STUDIES OF MULTIPLE ARTIST TYPES

 

Artists Work-Related, Human and Social Services Questionnaire (1986)

Columbia University Research Center for Arts and Culture

Investigator: Joan Jeffri, Columbia University Research Center for Arts and Culture

Population: Artists who applied to a particular fellowship program. Sample is biased toward visual artists.

Identification method: Population identified from statewide applicants to the 1986 Artist’s Fellowship Program run by the New York Foundation for the Arts.

Sampling procedure: 900 artists randomly selected from 5,636 statewide applicants to the 1986 Artists’ Fellowship Program.

N and Response rate: 62 percent (561 of 900)

Publication: Alper, Neil O., et al. 1996. Artists in the Work Force: Employment and Earnings, 1970-1990. Washington, D.C.: National Endowment for the Arts, Research Report 37. Santa Ana, CA: Seven Locks Press.

Jeffri, J. and R. Greenblatt. 1989. "Between Extremities: The Artists Described". Journal of Arts Management and Law, 19(1): 5-14.

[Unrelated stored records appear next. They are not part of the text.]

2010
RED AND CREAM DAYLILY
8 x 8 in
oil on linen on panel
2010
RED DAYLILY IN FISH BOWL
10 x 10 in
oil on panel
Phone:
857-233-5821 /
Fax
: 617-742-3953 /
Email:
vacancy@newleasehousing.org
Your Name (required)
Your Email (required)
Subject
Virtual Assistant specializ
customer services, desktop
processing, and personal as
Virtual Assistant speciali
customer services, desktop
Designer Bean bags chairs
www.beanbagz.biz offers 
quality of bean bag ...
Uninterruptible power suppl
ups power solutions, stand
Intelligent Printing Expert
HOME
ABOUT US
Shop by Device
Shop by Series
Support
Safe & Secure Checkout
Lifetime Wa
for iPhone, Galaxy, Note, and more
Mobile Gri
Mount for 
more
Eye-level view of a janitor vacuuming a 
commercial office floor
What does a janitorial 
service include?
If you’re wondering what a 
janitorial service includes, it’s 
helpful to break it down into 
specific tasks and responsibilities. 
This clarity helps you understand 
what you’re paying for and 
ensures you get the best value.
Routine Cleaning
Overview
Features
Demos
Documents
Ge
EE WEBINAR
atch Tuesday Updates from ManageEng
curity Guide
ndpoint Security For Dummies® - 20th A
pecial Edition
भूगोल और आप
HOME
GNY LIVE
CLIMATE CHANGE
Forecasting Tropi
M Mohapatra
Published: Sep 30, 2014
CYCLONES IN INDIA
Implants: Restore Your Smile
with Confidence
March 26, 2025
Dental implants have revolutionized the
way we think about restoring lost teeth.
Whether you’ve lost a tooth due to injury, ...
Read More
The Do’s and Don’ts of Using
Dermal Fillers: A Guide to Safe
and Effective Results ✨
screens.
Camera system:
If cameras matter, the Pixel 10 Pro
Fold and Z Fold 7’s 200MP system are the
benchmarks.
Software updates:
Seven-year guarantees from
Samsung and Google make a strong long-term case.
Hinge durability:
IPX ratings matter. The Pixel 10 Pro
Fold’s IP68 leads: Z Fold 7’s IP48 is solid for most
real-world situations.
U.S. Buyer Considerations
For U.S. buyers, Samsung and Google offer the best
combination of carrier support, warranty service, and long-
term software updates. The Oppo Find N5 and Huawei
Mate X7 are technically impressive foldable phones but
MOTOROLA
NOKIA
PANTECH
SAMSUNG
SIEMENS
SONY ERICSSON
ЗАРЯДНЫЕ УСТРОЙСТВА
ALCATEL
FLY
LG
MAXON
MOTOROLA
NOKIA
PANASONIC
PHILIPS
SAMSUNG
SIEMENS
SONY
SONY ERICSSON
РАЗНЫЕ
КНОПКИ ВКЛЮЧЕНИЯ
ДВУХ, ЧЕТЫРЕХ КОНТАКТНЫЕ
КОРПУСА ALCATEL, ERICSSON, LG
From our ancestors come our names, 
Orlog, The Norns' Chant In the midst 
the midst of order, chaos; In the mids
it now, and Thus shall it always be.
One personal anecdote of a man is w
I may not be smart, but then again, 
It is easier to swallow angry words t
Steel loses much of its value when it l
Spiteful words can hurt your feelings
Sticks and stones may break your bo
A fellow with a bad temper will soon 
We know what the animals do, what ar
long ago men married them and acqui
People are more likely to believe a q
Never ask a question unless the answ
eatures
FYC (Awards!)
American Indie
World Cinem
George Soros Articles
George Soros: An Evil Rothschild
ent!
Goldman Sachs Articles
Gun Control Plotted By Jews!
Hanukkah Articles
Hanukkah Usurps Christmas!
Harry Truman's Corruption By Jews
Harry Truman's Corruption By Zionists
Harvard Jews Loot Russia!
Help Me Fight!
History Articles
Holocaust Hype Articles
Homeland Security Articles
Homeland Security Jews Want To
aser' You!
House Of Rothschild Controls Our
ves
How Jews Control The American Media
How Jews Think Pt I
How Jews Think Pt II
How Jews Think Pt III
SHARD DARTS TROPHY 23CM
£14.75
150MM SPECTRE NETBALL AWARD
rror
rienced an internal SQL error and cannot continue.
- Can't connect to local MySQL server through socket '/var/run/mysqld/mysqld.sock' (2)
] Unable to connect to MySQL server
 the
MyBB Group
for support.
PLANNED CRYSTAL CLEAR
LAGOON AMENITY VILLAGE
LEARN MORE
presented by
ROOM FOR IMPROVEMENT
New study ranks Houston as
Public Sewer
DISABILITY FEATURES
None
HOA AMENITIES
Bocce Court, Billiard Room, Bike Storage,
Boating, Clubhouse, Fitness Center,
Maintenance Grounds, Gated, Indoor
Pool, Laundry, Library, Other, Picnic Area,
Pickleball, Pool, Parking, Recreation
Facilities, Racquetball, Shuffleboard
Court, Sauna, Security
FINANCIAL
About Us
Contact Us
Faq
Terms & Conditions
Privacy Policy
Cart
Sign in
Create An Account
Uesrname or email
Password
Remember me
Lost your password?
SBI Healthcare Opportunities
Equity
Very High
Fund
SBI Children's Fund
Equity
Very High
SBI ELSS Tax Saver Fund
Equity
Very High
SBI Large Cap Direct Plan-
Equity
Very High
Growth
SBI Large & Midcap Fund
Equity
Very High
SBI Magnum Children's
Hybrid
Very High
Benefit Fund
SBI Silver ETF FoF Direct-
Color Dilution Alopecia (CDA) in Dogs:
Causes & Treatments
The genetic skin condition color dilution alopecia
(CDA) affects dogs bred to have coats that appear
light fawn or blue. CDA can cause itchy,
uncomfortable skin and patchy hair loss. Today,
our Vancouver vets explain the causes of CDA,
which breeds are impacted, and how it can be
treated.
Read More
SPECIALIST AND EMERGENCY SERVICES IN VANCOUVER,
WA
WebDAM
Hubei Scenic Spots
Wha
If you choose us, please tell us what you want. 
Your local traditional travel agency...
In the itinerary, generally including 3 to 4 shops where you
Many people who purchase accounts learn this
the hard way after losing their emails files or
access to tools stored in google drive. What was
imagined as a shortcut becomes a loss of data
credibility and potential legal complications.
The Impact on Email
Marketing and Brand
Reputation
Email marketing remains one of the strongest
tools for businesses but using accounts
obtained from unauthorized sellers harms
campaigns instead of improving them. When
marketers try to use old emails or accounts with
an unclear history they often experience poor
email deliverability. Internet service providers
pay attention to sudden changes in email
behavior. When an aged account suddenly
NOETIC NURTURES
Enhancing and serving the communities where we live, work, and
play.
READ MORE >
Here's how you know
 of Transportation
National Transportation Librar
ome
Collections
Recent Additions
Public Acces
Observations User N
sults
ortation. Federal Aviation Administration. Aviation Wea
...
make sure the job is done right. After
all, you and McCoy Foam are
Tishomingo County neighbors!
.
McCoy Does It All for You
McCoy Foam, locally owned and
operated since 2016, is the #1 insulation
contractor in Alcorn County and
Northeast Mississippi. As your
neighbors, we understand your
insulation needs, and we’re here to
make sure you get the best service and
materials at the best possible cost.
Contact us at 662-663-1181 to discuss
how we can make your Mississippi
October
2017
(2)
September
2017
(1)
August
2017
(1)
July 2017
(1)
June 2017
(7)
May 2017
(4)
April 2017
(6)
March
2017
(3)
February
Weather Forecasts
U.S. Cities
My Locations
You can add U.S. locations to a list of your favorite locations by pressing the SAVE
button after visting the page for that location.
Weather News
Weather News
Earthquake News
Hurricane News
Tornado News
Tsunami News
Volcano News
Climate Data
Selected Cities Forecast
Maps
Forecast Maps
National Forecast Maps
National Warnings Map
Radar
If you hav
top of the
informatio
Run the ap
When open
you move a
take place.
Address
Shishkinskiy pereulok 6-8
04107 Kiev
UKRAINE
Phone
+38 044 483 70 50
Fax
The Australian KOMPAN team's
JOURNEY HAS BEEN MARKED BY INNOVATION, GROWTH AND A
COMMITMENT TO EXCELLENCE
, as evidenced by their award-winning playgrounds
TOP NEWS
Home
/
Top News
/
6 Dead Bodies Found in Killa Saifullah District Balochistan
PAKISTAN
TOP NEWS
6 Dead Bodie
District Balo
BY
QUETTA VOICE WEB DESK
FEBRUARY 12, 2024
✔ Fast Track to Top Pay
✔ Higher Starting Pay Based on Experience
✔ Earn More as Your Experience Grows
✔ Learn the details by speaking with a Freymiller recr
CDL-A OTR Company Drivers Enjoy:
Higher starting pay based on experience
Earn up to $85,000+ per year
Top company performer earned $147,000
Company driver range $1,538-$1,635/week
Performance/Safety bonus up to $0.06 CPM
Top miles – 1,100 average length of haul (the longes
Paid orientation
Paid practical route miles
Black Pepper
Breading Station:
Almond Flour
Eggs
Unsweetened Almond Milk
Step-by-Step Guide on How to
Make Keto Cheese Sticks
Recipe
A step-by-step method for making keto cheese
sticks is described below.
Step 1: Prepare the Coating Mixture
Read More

Jeffri, J., R.Greenblatt, and J. Hosie. 1987. "The Artists alone: Work-Related, Human and Social Service Needs." Journal of Arts Management and Law, 17(3): 5-22.

Summary: This study served as the model for Information on Artists (1988). The questionnaire was commissioned by the New York Foundation for the Arts to gather information about the artists that the Foundation serves.